[What you should do]
Edit the data below by replacing "top-left" with "upper-left" wherever it occurs, leaving every other character unchanged.

[Provided information]

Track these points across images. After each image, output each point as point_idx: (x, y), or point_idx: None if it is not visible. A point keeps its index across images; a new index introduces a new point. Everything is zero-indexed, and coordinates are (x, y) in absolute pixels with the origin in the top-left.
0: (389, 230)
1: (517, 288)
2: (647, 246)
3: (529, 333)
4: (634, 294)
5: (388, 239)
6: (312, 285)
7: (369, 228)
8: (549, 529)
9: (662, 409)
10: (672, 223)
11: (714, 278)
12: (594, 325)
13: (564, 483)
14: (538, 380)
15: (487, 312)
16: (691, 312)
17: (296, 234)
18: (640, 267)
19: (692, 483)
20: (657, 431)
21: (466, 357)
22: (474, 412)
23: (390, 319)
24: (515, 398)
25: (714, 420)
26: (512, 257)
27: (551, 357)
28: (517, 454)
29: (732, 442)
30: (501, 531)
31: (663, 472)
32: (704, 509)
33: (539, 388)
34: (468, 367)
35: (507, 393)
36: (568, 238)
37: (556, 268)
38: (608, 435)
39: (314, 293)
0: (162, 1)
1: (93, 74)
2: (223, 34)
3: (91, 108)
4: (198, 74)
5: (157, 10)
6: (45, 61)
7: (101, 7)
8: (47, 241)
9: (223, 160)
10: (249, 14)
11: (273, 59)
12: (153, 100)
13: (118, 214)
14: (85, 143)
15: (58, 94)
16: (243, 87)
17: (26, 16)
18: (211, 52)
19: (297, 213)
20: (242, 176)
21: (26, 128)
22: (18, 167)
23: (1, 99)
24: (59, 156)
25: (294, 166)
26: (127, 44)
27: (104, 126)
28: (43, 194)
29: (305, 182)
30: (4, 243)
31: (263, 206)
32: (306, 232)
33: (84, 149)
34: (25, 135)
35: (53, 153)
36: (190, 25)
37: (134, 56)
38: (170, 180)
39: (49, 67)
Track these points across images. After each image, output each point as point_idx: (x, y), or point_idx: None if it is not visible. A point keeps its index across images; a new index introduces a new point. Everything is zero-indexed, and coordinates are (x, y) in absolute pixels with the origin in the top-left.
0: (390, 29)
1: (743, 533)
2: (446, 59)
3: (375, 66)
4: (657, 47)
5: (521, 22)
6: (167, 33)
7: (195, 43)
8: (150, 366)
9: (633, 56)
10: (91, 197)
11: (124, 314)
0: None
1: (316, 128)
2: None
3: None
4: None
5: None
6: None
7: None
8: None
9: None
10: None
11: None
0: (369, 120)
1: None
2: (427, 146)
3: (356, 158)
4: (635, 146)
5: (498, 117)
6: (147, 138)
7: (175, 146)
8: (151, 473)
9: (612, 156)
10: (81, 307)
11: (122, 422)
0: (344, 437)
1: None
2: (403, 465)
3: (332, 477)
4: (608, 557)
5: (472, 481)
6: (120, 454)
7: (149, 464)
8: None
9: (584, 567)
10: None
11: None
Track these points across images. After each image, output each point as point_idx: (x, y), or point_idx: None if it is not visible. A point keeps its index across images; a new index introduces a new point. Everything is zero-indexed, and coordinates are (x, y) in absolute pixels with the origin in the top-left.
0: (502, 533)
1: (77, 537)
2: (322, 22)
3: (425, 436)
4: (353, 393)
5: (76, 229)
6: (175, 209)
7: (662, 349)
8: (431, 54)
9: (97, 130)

[Full solution]
Track these points across images. After each image, output each point as point_idx: (x, y), or point_idx: None if it is not visible. A point keeps its index across images; a new index introduces a new point. Everything is zero-indexed, and coordinates are (x, y) in absolute pixels with the origin in the upper-left.
0: (389, 230)
1: (517, 288)
2: (647, 246)
3: (529, 333)
4: (634, 294)
5: (388, 239)
6: (312, 285)
7: (369, 228)
8: (549, 529)
9: (662, 409)
10: (672, 223)
11: (714, 278)
12: (594, 325)
13: (564, 483)
14: (538, 380)
15: (487, 312)
16: (691, 312)
17: (296, 234)
18: (640, 267)
19: (692, 483)
20: (657, 431)
21: (466, 357)
22: (474, 412)
23: (390, 319)
24: (515, 398)
25: (714, 420)
26: (512, 257)
27: (551, 357)
28: (517, 454)
29: (732, 442)
30: (501, 531)
31: (663, 472)
32: (704, 509)
33: (539, 388)
34: (468, 367)
35: (507, 393)
36: (568, 238)
37: (556, 268)
38: (608, 435)
39: (314, 293)
0: (162, 1)
1: (93, 74)
2: (223, 34)
3: (91, 108)
4: (198, 74)
5: (157, 10)
6: (45, 61)
7: (101, 7)
8: (47, 241)
9: (223, 160)
10: (249, 14)
11: (273, 59)
12: (153, 100)
13: (118, 214)
14: (85, 143)
15: (58, 94)
16: (243, 87)
17: (26, 16)
18: (211, 52)
19: (297, 213)
20: (242, 176)
21: (26, 128)
22: (18, 167)
23: (1, 99)
24: (59, 156)
25: (294, 166)
26: (127, 44)
27: (104, 126)
28: (43, 194)
29: (305, 182)
30: (4, 243)
31: (263, 206)
32: (306, 232)
33: (84, 149)
34: (25, 135)
35: (53, 153)
36: (190, 25)
37: (134, 56)
38: (170, 180)
39: (49, 67)
Track these points across images. After each image, output each point as point_idx: (x, y), or point_idx: None if it is not visible. A point keeps its index across images; a new index introduces a new point. Everything is zero-indexed, and coordinates are (x, y) in absolute pixels with the origin in the upper-left.
0: (390, 29)
1: (743, 533)
2: (446, 59)
3: (375, 66)
4: (657, 47)
5: (521, 22)
6: (167, 33)
7: (195, 43)
8: (150, 366)
9: (633, 56)
10: (91, 197)
11: (124, 314)
0: None
1: (316, 128)
2: None
3: None
4: None
5: None
6: None
7: None
8: None
9: None
10: None
11: None
0: (369, 120)
1: None
2: (427, 146)
3: (356, 158)
4: (635, 146)
5: (498, 117)
6: (147, 138)
7: (175, 146)
8: (151, 473)
9: (612, 156)
10: (81, 307)
11: (122, 422)
0: (344, 437)
1: None
2: (403, 465)
3: (332, 477)
4: (608, 557)
5: (472, 481)
6: (120, 454)
7: (149, 464)
8: None
9: (584, 567)
10: None
11: None
Track these points across images. After each image, output each point as point_idx: (x, y), or point_idx: None if it is not visible. A point keeps its index across images; a new index introduces a new point. Everything is zero-indexed, and coordinates are (x, y) in absolute pixels with the origin in the upper-left.
0: (502, 533)
1: (77, 537)
2: (322, 22)
3: (425, 436)
4: (353, 393)
5: (76, 229)
6: (175, 209)
7: (662, 349)
8: (431, 54)
9: (97, 130)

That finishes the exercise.